**AIM OF THE TASK:** Apart from the images, output the data below exactly.

**PROVIDED DATA:**
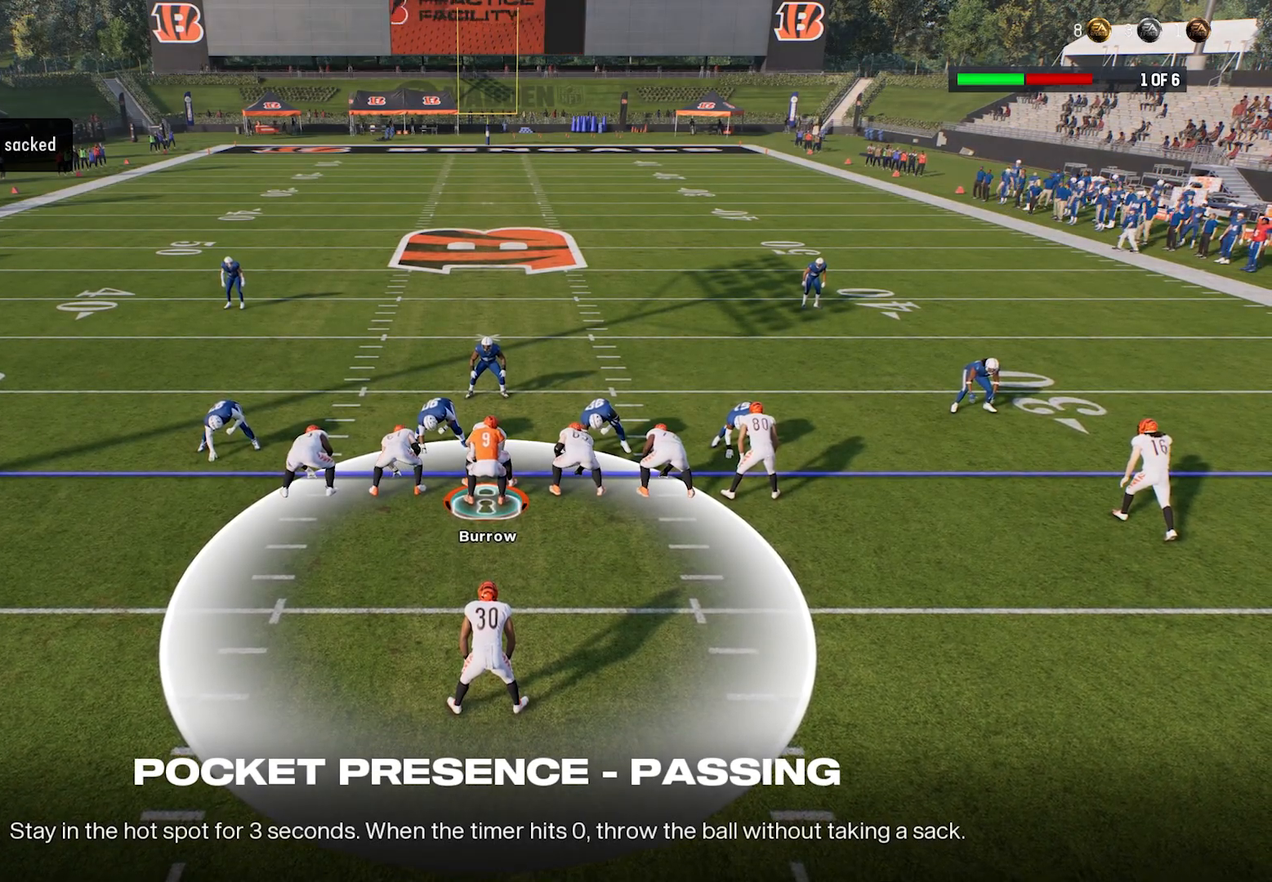
{"buttons": [], "left_stick": "center", "events": []}
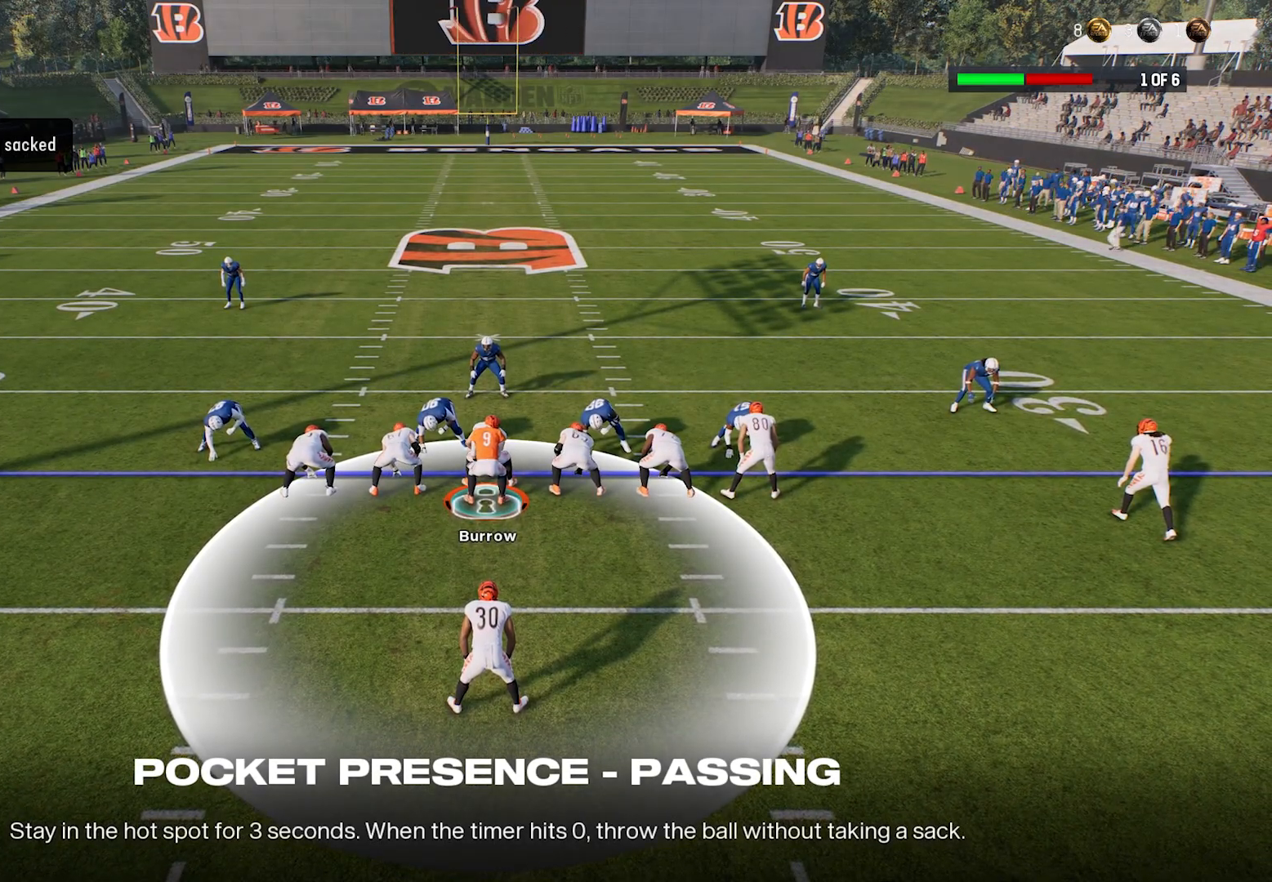
{"buttons": [], "left_stick": "center", "events": []}
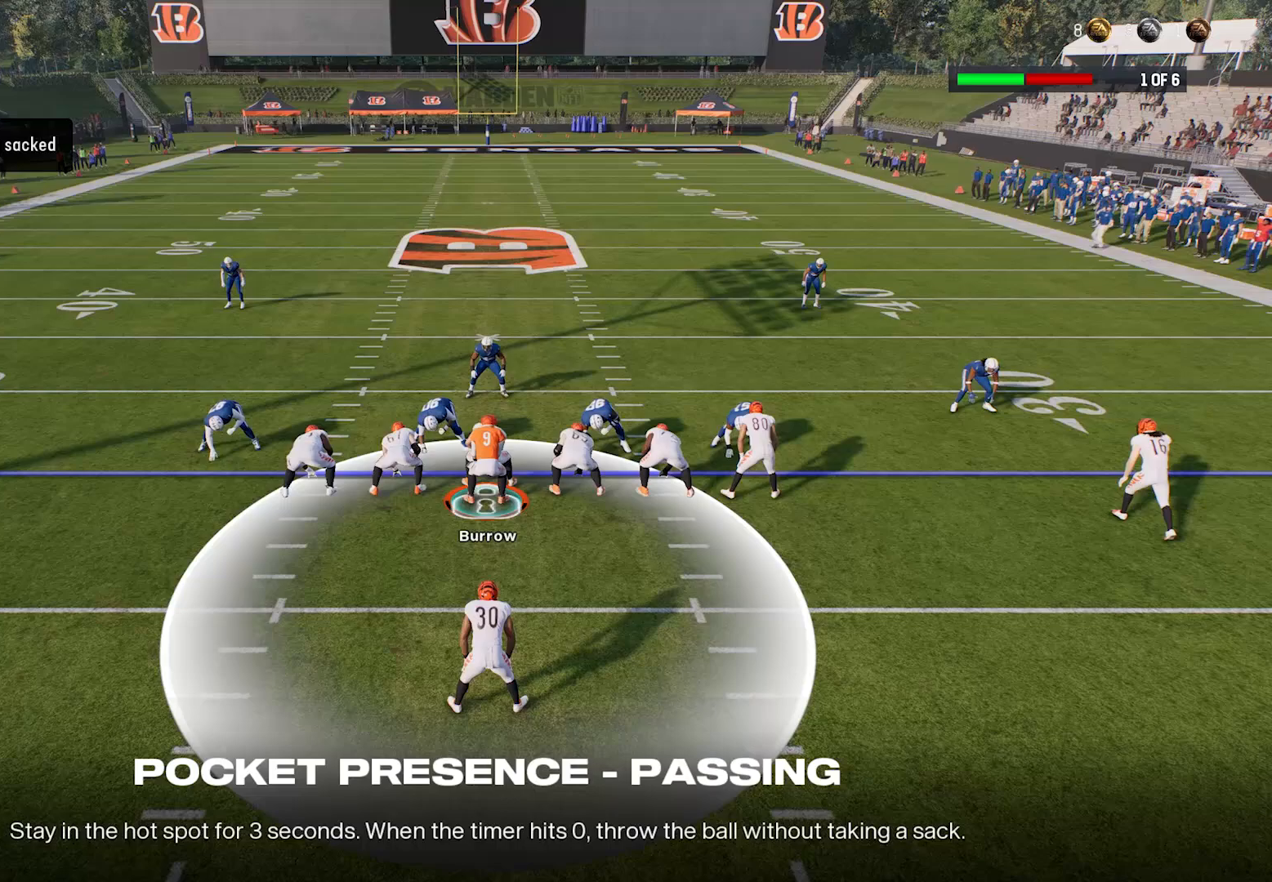
{"buttons": [], "left_stick": "center", "events": []}
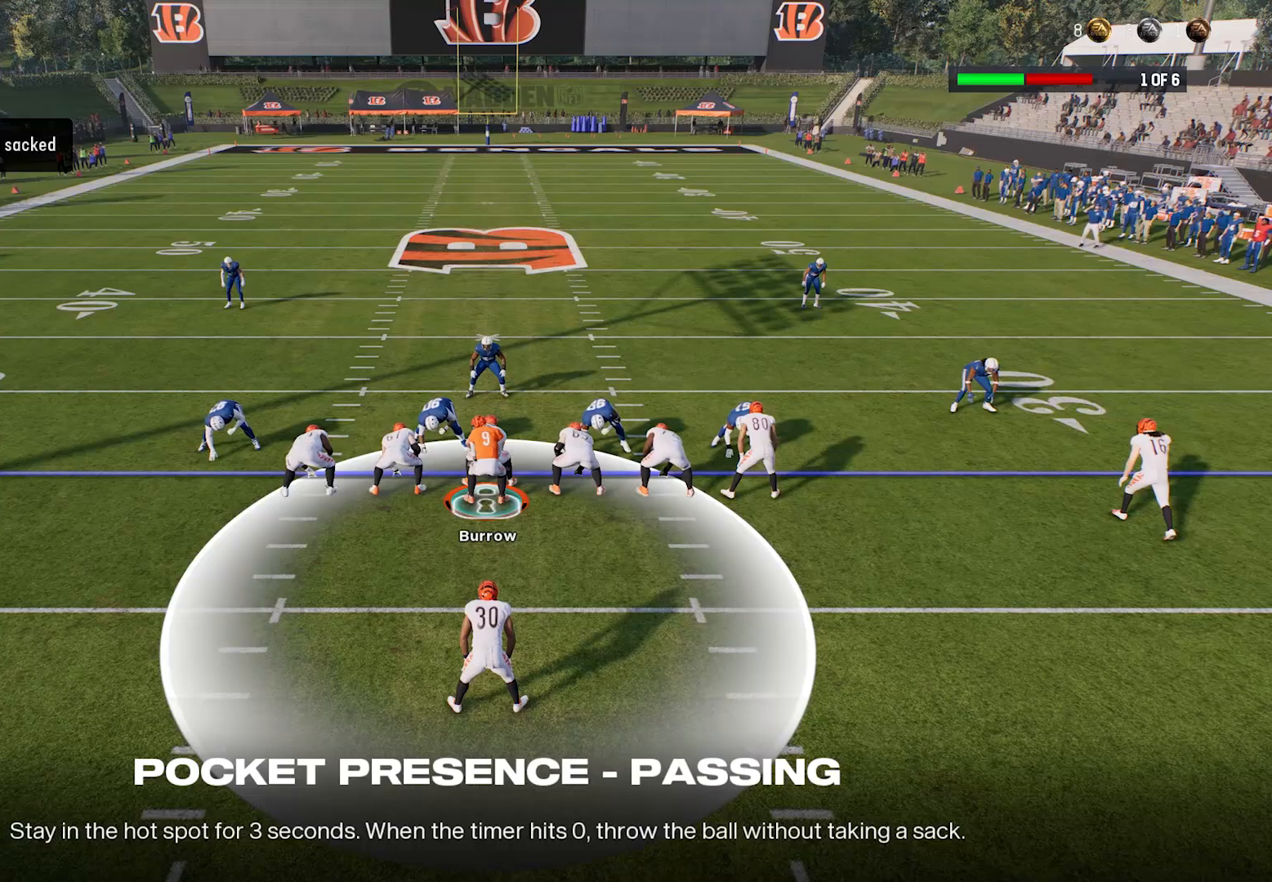
{"buttons": [], "left_stick": "center", "events": []}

**ANSWER:**
{"buttons": [], "left_stick": "center", "events": []}
{"buttons": [], "left_stick": "center", "events": []}
{"buttons": [], "left_stick": "center", "events": []}
{"buttons": [], "left_stick": "center", "events": []}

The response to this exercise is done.